*** Opening of MATERIAL SUPPLIED ***

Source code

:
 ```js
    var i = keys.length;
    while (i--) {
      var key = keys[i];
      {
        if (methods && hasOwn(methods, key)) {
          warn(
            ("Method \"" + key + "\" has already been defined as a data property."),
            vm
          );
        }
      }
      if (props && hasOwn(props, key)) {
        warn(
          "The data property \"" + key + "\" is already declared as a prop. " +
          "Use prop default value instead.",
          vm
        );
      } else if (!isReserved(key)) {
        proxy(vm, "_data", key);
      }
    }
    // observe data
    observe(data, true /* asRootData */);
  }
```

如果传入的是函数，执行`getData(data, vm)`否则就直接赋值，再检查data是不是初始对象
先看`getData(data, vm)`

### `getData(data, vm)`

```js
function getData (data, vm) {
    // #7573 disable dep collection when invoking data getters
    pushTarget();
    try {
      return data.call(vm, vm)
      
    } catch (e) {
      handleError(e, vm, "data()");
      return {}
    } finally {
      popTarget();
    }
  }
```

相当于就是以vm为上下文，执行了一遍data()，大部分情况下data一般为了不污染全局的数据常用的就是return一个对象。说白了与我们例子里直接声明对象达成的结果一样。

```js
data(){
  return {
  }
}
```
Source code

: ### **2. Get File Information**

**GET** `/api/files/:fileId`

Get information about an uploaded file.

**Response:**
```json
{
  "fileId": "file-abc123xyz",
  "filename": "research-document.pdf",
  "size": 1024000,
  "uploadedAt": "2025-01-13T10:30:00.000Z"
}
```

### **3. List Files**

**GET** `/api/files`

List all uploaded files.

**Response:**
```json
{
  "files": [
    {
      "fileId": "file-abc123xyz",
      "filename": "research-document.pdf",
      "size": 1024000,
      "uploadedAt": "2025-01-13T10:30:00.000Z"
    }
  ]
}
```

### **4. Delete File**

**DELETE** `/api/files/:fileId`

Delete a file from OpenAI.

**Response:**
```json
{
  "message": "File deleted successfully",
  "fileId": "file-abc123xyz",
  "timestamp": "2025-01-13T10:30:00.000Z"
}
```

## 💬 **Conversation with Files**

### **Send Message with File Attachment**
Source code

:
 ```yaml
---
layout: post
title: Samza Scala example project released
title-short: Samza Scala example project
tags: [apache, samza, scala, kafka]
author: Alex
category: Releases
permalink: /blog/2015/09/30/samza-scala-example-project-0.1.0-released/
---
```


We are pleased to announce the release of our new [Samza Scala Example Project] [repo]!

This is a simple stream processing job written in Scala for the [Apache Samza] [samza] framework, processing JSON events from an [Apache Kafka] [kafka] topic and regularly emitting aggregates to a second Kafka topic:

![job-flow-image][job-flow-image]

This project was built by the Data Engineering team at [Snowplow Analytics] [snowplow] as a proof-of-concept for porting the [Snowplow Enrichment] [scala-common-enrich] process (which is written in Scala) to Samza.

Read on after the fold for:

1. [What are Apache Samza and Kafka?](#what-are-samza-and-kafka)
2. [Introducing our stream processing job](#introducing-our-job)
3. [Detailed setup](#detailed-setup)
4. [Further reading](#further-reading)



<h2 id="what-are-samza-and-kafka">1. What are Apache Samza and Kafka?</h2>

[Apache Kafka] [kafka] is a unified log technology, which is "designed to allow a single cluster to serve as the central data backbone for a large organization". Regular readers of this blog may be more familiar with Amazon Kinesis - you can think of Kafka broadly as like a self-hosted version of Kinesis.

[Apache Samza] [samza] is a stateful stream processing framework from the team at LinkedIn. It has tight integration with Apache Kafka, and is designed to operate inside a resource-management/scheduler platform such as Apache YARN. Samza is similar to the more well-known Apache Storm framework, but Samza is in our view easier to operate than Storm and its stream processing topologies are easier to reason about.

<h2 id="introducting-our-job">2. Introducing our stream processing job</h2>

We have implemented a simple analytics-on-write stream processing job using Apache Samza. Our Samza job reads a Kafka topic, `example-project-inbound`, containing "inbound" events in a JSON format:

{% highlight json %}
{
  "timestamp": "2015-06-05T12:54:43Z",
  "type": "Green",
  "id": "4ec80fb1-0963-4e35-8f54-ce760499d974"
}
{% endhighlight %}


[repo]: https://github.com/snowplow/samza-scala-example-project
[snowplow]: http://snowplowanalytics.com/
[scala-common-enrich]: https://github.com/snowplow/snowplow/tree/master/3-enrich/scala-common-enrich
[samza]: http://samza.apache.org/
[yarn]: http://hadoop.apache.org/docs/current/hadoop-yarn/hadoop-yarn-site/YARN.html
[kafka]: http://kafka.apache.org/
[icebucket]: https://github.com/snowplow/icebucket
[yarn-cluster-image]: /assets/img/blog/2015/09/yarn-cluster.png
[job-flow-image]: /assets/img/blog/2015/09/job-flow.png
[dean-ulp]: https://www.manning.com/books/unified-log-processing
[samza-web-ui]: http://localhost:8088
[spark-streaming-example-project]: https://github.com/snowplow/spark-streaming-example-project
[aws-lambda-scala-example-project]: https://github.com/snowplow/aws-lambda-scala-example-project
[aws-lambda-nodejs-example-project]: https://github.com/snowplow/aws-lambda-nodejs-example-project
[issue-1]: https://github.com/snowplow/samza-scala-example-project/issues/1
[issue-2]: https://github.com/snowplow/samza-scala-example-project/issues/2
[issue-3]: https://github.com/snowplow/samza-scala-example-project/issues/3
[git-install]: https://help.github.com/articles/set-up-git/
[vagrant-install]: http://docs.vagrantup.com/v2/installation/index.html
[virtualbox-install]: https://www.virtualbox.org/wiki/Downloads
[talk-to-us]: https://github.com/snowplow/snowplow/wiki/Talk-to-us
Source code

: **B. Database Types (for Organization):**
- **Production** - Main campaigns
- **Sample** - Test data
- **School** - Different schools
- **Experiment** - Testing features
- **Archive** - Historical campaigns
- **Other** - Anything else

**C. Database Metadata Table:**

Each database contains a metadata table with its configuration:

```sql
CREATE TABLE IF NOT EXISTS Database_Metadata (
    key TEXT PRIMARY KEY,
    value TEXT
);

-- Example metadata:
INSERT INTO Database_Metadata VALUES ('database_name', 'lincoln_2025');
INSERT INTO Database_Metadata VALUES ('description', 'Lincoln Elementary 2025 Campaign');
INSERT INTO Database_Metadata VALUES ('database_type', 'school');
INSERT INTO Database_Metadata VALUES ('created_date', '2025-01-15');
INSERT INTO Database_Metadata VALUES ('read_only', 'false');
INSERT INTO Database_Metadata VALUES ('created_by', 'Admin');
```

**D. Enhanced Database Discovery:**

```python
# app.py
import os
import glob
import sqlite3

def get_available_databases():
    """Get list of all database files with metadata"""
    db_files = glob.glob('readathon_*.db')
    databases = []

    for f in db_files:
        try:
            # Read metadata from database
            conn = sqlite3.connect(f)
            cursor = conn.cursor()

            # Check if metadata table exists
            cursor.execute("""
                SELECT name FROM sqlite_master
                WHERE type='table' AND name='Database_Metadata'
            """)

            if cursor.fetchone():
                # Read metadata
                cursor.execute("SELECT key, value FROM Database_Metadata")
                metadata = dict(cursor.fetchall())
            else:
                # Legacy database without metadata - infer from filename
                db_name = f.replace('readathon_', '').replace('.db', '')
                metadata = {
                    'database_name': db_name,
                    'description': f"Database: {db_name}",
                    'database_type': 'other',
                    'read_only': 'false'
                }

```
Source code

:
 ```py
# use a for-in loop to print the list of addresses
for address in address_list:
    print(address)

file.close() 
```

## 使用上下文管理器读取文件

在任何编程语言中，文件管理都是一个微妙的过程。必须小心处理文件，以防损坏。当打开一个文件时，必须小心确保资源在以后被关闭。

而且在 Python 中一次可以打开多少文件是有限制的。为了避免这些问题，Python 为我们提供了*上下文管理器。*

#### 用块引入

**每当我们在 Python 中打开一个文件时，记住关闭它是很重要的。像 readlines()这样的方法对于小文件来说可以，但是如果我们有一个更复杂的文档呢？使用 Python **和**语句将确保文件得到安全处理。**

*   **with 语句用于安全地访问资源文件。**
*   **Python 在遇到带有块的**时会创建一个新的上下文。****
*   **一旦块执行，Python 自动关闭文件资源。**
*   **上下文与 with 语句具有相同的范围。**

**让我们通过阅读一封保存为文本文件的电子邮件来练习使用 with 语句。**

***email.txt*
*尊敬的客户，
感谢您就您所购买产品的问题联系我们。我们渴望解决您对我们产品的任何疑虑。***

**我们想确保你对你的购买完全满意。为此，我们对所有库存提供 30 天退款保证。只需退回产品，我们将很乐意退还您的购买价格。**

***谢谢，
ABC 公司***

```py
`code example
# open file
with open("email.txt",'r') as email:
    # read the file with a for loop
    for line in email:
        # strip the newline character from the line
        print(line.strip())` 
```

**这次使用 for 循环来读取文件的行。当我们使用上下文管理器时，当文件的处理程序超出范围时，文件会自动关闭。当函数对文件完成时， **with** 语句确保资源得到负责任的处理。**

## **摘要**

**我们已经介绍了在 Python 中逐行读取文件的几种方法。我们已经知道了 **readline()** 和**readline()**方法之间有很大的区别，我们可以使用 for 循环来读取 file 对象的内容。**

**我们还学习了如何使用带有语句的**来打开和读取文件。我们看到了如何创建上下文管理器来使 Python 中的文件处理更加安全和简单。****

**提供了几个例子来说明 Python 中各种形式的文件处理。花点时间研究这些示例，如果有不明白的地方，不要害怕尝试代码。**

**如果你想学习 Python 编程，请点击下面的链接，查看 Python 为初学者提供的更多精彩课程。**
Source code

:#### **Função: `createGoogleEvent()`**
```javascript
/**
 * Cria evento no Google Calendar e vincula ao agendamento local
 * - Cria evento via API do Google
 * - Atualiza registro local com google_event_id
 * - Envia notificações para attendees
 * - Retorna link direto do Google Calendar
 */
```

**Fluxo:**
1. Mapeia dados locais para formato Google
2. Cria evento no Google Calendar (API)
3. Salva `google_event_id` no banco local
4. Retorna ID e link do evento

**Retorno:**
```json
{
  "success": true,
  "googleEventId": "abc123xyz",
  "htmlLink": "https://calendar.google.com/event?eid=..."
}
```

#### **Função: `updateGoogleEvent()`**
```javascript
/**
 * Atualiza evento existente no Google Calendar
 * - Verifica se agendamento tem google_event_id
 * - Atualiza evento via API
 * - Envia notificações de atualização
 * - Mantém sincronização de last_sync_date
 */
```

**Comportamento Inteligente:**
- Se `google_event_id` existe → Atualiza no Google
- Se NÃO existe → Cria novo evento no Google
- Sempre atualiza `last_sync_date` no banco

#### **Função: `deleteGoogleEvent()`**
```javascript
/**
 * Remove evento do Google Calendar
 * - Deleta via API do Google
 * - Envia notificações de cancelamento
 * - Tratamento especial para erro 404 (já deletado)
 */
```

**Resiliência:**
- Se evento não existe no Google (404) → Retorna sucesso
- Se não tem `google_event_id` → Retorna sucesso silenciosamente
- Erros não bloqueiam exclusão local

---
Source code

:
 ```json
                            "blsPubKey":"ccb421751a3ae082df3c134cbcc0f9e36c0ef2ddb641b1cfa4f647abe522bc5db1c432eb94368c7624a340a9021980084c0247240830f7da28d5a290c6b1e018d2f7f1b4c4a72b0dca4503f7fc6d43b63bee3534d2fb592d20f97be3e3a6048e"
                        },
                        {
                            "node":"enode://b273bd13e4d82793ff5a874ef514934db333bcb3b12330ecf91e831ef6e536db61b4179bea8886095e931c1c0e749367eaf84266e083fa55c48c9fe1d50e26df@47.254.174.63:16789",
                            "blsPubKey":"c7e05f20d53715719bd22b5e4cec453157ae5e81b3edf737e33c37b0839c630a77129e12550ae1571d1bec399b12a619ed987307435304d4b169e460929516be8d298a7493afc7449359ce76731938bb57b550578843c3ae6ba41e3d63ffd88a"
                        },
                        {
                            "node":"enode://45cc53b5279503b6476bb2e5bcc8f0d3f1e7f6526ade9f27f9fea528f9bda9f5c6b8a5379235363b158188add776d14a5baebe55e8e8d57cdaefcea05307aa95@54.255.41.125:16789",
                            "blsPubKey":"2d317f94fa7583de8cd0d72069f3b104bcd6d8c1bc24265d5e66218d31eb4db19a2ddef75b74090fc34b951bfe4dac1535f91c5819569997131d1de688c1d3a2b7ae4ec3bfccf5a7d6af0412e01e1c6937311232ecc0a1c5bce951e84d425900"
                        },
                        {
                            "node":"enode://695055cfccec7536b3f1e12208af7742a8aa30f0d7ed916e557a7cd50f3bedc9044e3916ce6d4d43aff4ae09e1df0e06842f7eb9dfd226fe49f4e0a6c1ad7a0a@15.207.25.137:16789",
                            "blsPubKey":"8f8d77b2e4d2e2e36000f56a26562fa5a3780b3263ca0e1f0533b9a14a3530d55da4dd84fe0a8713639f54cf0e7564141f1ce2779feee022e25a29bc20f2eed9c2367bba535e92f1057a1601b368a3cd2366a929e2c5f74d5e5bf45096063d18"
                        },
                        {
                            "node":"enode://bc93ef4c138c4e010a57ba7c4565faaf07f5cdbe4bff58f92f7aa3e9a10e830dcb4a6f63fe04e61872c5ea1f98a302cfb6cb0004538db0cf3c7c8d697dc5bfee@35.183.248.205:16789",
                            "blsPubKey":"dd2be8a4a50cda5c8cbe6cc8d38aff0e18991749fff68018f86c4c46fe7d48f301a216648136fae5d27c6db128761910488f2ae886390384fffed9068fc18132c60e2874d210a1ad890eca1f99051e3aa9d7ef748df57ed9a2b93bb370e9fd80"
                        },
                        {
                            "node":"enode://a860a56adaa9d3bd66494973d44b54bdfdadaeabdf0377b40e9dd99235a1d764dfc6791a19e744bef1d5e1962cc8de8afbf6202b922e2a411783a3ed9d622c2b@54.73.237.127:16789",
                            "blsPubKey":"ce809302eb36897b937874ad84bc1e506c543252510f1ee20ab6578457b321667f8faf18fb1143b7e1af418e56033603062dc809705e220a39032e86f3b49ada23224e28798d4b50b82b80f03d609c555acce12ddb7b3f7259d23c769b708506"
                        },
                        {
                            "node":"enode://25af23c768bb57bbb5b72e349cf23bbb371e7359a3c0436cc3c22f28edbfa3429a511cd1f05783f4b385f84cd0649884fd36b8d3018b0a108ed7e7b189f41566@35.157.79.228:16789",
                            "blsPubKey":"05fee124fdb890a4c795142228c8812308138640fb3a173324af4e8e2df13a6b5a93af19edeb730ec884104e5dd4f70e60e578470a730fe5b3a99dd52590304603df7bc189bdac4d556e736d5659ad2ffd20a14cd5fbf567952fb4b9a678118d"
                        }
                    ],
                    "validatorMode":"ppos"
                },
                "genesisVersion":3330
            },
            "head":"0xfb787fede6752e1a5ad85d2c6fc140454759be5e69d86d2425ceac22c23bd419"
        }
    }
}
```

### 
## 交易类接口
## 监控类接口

*** Close of MATERIAL SUPPLIED ***

Every line of the data above that includes "sucesso" should be listed.

*EXERCISE SOLUTION*.
- Se evento não existe no Google (404) → Retorna sucesso
- Se não tem `google_event_id` → Retorna sucesso silenciosamente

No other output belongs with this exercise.